Today's Highlight in History:
On July 11, 1859, Big Ben, the great bell inside the famous London clock tower, chimed for the first time. (The clock itself had been keeping time since May 31.)
On this date:
In 1767, John Quincy Adams, the sixth president of the United States, was born in Braintree, Mass.
In 1798, the U.S. Marine Corps was formally re-established by a congressional act that also created the U.S. Marine Band.
In 1804, Vice President Aaron Burr mortally wounded former Treasury Secretary Alexander Hamilton during a pistol duel in Weehawken, N.J.
In 1864, Confederate forces led by Gen. Jubal Early began an abortive invasion of Washington, turning back the next day.
In 1934, President Franklin D. Roosevelt became the first incumbent chief executive to travel through the Panama Canal.
In 1952, the Republican national convention, meeting in Chicago, nominated Dwight D. Eisenhower for president and Richard M. Nixon for vice president.
In 1955, the U.S. Air Force Academy swore in its first class of cadets at its temporary quarters, Lowry Air Force Base in Colorado.
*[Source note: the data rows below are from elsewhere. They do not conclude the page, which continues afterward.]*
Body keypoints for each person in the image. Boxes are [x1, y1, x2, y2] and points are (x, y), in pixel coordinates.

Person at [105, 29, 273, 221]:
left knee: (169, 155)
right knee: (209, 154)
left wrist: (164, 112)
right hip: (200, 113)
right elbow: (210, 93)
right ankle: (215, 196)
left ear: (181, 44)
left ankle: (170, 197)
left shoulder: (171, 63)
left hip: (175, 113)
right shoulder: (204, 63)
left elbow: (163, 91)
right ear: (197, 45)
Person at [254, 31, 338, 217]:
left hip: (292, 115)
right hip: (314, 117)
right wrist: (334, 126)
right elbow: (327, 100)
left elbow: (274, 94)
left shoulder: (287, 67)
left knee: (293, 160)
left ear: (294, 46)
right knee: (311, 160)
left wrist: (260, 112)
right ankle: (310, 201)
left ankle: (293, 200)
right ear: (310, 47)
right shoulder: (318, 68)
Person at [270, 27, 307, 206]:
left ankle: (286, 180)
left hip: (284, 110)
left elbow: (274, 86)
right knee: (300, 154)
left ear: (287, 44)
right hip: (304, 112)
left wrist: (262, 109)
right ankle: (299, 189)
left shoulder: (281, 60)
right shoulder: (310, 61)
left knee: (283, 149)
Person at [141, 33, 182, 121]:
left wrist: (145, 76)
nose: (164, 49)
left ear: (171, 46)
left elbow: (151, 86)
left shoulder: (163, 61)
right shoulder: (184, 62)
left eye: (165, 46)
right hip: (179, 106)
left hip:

In 1978, 216 people were immediately killed when a tanker truck overfilled with propylene gas exploded on a coastal highway south of Tarragona, Spain.
In 1979, the abandoned U.S. space station Skylab made a spectacular return to Earth, burning up in the atmosphere and showering debris over the Indian Ocean and Australia.
In 1989, actor and director Laurence Olivier died in Steyning, West Sussex, England, at age 82.
Ten years ago: A U.S. Air Force cargo jet, braving Antarctic winter, swept down over the Amundsen-Scott South Pole Research Center to drop off emergency medical supplies for Dr. Jerri Nielsen, a physician at the center who had discovered a lump in her breast.